Instruções ->
A - De acordo com o texto sobre a clínica de fertilidade, que tipo de pesquisa fazia a empresa da qual Ferraz Bastos era sócio?
B - Devolva, copiado fielmente, o trecho do texto sobre a clínica de fertilidade que começa pelas palavras contendo "Segundo Ferraz Bastos, a" e termina em "ali estava errada.".

Texto para leitura ->
╔══

Segundo Ferraz Bastos, a empresa da qual era sócio fazia pesquisas genéticas com animais, mas passou a trabalhar também com fertilidade humana quando foi contratada pelo médico.
- Me incomodava bastante o fato de uma parte das pesquisas da minha empresa veterinária ter sido deslocada para uma clínica de humanos. Quer dizer, culturas de células animais sendo trabalhadas em uma clínica humana - diz.
O engenheiro diz que tinha acesso aos laboratórios da clínica, mas achava que muita coisa ali estava errada.
- Existem pesquisas na clínica do doutor Roger que são escandalosas. Por isso, eu fui contra e briguei com eles, por uma questão ética - diz.
De acordo com o depoimento de uma paciente à polícia, o doutor Roger chegou a propor embriões compatíveis com as suas características físicas da paciente e do marido, do mesmo tipo sanguíneo. A mulher perguntou de quem seria o embrião. E ele respondeu, já impaciente, que isso era com ele, já que era a "parte médica". Ele teria dito que todas as pessoas na clínica eram de "alto nível" e não seria nenhum embrião de nenhuma "neguinha de rua"
Depois de uma tentativa fracassada de engravidar, outra ex-paciente diz ter recebido do médico uma proposta. A sugestão era usar o óvulo doado por uma outra mulher, sem contar para o marido dela.
- "Era para pegar um óvulo doado. Disse que eu não precisava contar para o meu marido. Ele falou que iria fotografar uma pessoa e me mostrar, para pegar um DNA muito próximo. Ele disse 'A criança nasce e nem você vai acreditar' - relata a mulher.
Outra prática polêmica é a transferência de citoplasma. Funciona assim: pega-se um óvulo fértil, geralmente de uma mulher mais jovem, e se retira o citoplasma, uma espécie de gel que fica dentro da célula e tem varias estruturas, que fazem o óvulo funcionar. O citoplasma é injetado no óvulo da paciente com dificuldade pra engravidar.
- Palavras dele: 'Você turbina o seu óvulo com parte do citoplasma do óvulo de uma mulher mais nova. A chance de nascer com DNA de outra mulher seria mínima" - denuncia uma paciente.

╚══

Material fornecido ->
╔══

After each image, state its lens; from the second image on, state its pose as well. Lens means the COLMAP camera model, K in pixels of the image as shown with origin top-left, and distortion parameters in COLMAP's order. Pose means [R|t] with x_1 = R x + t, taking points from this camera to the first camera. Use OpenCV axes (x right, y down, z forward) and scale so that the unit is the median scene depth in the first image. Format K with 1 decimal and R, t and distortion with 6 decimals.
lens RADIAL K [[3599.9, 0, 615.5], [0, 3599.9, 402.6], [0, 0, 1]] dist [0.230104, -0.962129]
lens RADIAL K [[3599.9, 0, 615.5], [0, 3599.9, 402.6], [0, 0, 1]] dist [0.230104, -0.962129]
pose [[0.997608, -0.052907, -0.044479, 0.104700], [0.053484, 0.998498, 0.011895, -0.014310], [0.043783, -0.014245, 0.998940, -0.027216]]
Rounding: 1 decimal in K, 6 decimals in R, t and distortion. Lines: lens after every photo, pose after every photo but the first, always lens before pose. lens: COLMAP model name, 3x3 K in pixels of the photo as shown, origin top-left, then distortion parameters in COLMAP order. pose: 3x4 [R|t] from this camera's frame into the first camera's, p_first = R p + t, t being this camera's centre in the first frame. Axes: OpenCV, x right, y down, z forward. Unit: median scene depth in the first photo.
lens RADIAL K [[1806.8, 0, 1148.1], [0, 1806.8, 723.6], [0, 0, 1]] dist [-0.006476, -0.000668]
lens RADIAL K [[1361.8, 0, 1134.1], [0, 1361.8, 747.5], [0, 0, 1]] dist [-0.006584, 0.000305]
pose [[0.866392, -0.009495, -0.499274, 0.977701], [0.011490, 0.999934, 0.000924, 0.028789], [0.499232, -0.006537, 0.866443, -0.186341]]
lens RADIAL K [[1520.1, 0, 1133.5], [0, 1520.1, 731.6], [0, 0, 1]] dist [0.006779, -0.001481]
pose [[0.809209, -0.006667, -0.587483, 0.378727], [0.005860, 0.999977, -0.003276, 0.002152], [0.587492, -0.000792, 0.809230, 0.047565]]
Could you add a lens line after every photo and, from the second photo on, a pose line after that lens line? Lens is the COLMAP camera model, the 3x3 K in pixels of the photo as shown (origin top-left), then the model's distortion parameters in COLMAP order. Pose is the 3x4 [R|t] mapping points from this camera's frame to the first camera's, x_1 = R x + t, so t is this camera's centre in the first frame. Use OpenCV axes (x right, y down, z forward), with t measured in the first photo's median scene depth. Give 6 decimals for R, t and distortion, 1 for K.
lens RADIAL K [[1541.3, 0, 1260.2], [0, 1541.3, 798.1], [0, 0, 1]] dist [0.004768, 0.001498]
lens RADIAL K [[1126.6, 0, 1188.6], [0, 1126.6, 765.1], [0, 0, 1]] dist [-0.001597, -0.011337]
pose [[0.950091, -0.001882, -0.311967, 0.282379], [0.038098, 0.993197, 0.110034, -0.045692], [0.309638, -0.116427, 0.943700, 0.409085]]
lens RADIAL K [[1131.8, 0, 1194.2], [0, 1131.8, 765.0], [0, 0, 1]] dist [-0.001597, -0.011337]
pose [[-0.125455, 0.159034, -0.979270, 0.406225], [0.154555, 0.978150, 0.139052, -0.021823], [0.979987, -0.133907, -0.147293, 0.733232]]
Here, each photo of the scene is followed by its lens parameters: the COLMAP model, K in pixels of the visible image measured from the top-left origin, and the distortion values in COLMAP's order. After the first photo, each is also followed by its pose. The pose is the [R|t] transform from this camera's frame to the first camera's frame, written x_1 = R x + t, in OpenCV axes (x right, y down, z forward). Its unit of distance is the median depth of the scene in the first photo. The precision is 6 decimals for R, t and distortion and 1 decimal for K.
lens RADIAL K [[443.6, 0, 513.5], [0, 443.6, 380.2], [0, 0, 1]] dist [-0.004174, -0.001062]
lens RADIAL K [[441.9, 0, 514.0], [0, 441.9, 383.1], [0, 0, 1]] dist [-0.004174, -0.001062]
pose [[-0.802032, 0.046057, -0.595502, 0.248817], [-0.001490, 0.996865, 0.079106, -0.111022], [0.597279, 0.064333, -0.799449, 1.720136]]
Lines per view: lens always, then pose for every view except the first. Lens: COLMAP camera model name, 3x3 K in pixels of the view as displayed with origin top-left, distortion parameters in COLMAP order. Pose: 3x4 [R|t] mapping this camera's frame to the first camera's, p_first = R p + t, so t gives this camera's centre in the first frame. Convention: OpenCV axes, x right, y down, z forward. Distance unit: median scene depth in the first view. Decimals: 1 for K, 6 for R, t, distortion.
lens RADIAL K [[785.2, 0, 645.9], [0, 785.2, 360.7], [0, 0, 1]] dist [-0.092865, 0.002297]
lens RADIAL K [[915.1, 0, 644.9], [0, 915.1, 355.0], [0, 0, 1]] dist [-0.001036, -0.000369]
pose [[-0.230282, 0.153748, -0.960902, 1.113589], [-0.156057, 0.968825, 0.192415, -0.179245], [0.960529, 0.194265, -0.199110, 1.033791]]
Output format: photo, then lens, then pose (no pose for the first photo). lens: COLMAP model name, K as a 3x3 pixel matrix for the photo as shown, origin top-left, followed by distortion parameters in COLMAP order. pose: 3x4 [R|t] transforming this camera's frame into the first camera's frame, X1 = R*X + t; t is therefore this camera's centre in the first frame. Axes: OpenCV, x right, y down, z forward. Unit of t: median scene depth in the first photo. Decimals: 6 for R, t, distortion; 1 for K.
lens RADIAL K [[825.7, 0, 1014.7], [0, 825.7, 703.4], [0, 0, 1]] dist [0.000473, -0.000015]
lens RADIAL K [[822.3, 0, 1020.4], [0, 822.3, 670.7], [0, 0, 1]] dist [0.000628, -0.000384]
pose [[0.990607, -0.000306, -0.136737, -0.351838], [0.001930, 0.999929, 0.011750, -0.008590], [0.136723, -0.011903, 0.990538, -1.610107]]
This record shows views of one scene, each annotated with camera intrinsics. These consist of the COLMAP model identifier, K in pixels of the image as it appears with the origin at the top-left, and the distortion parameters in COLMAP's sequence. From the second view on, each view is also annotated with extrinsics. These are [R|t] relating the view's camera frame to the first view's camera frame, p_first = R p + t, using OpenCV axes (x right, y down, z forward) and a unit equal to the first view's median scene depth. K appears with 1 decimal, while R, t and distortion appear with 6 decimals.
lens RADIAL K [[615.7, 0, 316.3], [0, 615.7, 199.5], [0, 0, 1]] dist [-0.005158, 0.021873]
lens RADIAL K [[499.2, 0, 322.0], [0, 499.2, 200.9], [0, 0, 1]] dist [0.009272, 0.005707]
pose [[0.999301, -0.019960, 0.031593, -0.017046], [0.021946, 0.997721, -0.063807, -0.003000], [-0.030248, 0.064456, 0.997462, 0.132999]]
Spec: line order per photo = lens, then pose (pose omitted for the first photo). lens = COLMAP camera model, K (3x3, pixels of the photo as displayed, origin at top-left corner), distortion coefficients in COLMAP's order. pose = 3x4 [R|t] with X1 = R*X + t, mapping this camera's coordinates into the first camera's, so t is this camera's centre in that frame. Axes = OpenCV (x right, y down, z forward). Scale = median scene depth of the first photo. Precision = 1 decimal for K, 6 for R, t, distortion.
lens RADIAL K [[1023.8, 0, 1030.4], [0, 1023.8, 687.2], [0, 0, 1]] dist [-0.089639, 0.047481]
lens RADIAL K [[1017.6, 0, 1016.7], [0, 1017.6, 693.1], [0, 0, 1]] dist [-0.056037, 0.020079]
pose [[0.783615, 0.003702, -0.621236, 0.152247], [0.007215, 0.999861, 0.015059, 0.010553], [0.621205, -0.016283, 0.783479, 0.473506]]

╚══

Respostas ->
A - Pesquisas genéticas com animais.

B -
Segundo Ferraz Bastos, a empresa da qual era sócio fazia pesquisas genéticas com animais, mas passou a trabalhar também com fertilidade humana quando foi contratada pelo médico.
- Me incomodava bastante o fato de uma parte das pesquisas da minha empresa veterinária ter sido deslocada para uma clínica de humanos. Quer dizer, culturas de células animais sendo trabalhadas em uma clínica humana - diz.
O engenheiro diz que tinha acesso aos laboratórios da clínica, mas achava que muita coisa ali estava errada.